Based on BleepingComputer, the scope of compromised knowledge varies relying on a buyer’s interplay with the platform. Uncovered data might embrace full names, e mail addresses, telephone numbers, and customer support communications.
ManoMano pressured that no account passwords have been accessed and that there isn’t a proof of knowledge being modified inside its inner methods.
How the third-party compromise unfolded
Shortly earlier than disclosure, a risk actor utilizing the alias Indra claimed accountability for the breach on a hacker discussion board, alleging possession of roughly 37.8 million person data in addition to 1000’s of buyer assist tickets and attachments.
Though these claims haven’t been independently verified, the figures intently align with the corporate’s public notification.
Unconfirmed studies point out that the compromised group might have been a Tunis-based subcontractor offering buyer assist providers, and that the intrusion might have concerned a Zendesk setting.
Why buyer assist knowledge is in danger
Even with out passwords, customer support data could be extremely exploitable. Help tickets usually include contextual particulars comparable to:
- Order numbers.
- Billing inquiries.
- Transport addresses.
- Account confirmations.
- Troubleshooting exchanges.
Armed with this data, attackers can craft extremely convincing phishing emails or impersonation makes an attempt that reference legit transactions or prior communications. The contextual accuracy lowers person suspicion and will increase the probability of profitable social engineering, probably resulting in credential harvesting, monetary fraud, or further compromise.

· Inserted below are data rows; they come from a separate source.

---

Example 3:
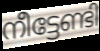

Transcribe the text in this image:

നീട്ടേണ്ടി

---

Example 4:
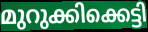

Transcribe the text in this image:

മുറുക്കിക്കെട്ടി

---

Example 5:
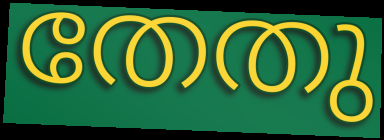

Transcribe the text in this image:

തേതു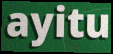
ayitu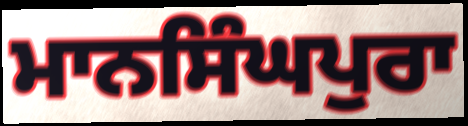
ਮਾਨਸਿੰਘਪੁਰਾ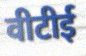
वीटीई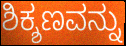
ಶಿಕ್ಶಣವನ್ನು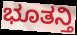
ಭೂತನ್ತಿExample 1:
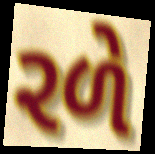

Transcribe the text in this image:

રળે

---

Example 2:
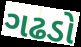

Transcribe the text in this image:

ગઢડો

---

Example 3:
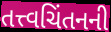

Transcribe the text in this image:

તત્ત્વચિંતનની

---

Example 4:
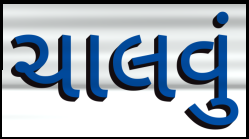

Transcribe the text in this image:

ચાલવું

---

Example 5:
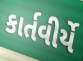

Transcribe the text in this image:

કાર્તવીર્યે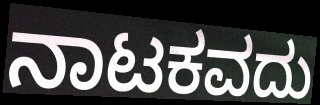
ನಾಟಕವದು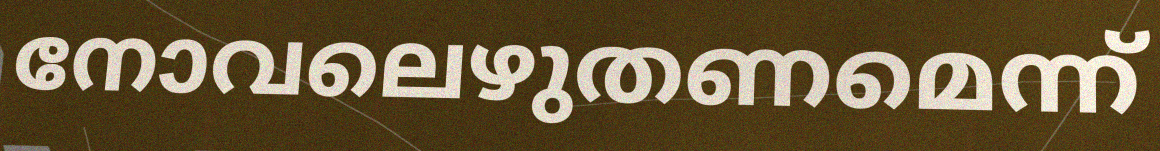
നോവലെഴുതണമെന്ന്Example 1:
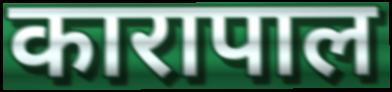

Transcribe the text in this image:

कारापाल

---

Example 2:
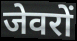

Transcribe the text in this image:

जेवरों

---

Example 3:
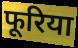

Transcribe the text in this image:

फूरिया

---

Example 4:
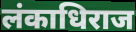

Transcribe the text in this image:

लंकाधिराज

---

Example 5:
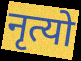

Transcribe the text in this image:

नृत्योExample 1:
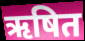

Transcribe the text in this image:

ऋषित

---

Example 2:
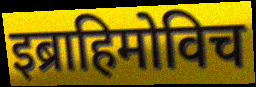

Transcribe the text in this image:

इब्राहिमोविच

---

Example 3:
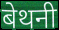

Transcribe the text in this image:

बेथनी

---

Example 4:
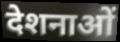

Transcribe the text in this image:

देशनाओं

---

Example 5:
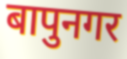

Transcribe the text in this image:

बापुनगर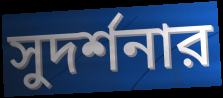
সুদর্শনার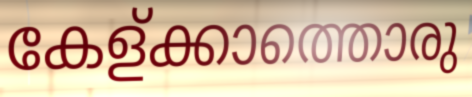
കേള്ക്കാത്തൊരുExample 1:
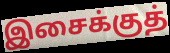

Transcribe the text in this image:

இசைக்குத்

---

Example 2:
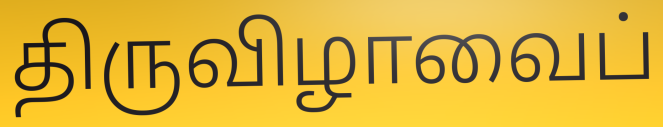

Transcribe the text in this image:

திருவிழாவைப்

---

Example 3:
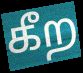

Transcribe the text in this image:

கீற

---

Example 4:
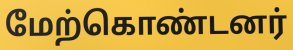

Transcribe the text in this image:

மேற்கொண்டனர்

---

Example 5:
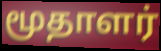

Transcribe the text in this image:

மூதாளர்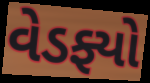
વેડફ્યોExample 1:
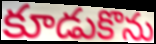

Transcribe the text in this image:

కూడుకొను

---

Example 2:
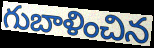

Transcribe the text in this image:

గుబాళించిన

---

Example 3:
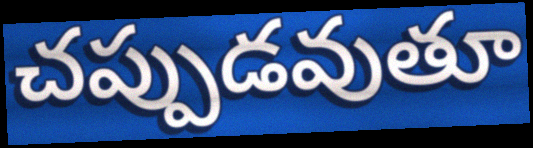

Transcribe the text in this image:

చప్పుడవుతూ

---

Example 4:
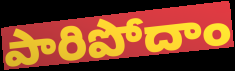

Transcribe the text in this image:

పారిపోదాం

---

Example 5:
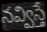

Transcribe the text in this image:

నవ్విస్తే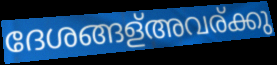
ദേശങ്ങള്അവര്ക്കുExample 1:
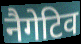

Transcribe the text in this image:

नैगेटिव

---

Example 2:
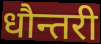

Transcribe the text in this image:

धौन्तरी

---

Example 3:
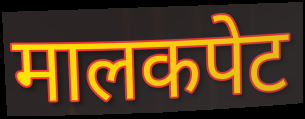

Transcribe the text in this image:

मालकपेट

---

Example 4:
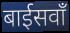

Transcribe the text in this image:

बाईसवाँ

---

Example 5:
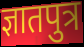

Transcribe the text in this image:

ज्ञातपुत्र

In response to the incident, ManoMano stated it revoked the subcontractor’s entry to buyer knowledge, strengthened entry controls and monitoring mechanisms, and notified French regulators, together with the CNIL and ANSSI.
The corporate added that its investigation stays ongoing and that further technical particulars concerning the incident haven’t but been launched.

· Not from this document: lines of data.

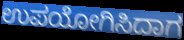
ಉಪಯೋಗಿಸಿದಾಗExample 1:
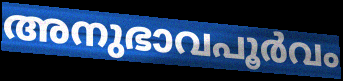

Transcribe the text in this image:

അനുഭാവപൂർവം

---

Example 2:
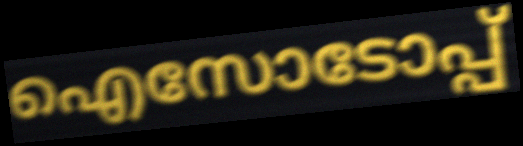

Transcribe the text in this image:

ഐസോടോപ്പ്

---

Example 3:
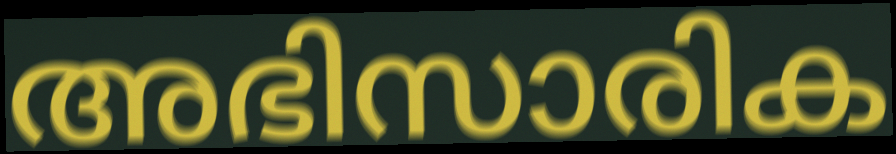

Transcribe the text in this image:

അഭിസാരിക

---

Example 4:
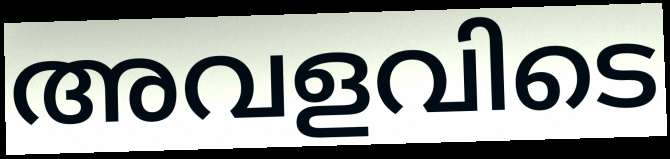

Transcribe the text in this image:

അവളവിടെ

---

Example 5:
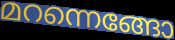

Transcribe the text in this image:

മറന്നെങ്ങോ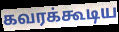
கவரக்கூடிய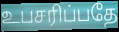
உபசரிப்பதேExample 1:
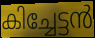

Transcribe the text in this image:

കിച്ചേട്ടൻ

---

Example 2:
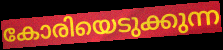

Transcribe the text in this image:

കോരിയെടുക്കുന്ന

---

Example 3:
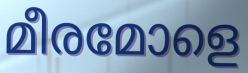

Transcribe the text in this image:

മീരമോളെ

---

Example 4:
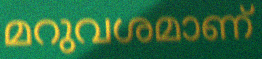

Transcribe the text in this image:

മറുവശമാണ്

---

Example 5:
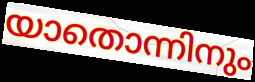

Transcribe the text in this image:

യാതൊന്നിനുംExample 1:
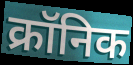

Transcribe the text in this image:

क्रॉनिक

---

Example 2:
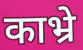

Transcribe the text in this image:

काभ्रे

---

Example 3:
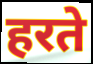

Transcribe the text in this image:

हरते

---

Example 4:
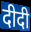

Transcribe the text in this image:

दीदी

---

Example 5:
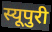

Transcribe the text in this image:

स्यूपुरी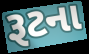
રૂટના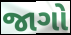
જાગો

Managing third-party safety threat
As organizations enhance their reliance on SaaS platforms and third-party service suppliers, vendor threat administration ought to be built-in into broader safety operations relatively than dealt with solely as a compliance requirement.
Decreasing publicity requires a mixture of technical safeguards, clear governance constructions, and well-defined response processes.

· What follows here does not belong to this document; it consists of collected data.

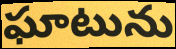
ఘాటును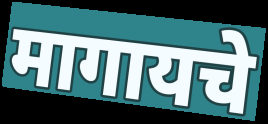
मागायचेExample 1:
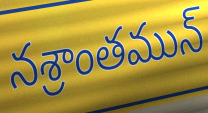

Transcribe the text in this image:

నశ్రాంతమున్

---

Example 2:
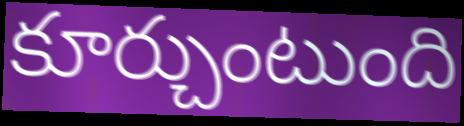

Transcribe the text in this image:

కూర్చుంటుంది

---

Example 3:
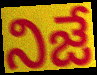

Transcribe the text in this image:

నిజే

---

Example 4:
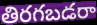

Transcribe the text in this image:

తిరగబడరా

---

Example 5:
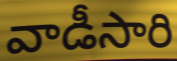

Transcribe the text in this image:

వాడీసారిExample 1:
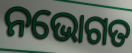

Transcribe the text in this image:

ନଭୋଗତ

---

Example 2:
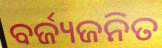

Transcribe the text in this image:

ବର୍ଜ୍ୟଜନିତ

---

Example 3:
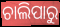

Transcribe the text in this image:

ଚାଲିପାରୁ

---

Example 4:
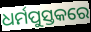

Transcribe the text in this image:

ଧର୍ମପୁସ୍ତକରେ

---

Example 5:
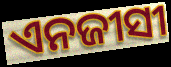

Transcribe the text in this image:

ଏନଜୀସୀ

- Implement least-privilege and just-in-time entry for third events, require multi-factor authentication, validate system posture, and handle privileged accounts via centralized entry controls.
- Constantly monitor SaaS environments by logging API exercise, reviewing tokens and OAuth grants, deploying SaaS safety posture administration (SSPM) instruments, and alerting on irregular entry or bulk knowledge exports.
- Decrease and section vendor-accessible knowledge by limiting the variety of shared datasets, making use of tokenization or pseudonymization, and implementing field-level encryption the place applicable.
- Strengthen contractual and governance controls by requiring well timed breach notification, validating safety attestations comparable to SOC 2 Sort II, sustaining right-to-audit clauses, and verifying vendor cyber insurance coverage protection.
- Implement knowledge loss prevention (DLP), cloud entry safety dealer (CASB), and egress monitoring controls to detect and limit unauthorized mass knowledge extraction.
- Put together for downstream phishing and fraud dangers by implementing DMARC, DKIM, and SPF, monitoring for model impersonation, and elevating fraud-detection thresholds.
- Repeatedly check incident response plans and construct playbooks round third-party compromise eventualities.
The ManoMano incident highlights how third-party suppliers can create significant threat publicity, even when a company’s main methods usually are not immediately compromised.
As firms rely extra closely on interconnected SaaS platforms and repair companions, distributors are more and more enticing targets due to the quantity of centralized buyer knowledge they handle.
Editor’s be aware: This text initially appeared on our sister web site, eSecurityPlanet.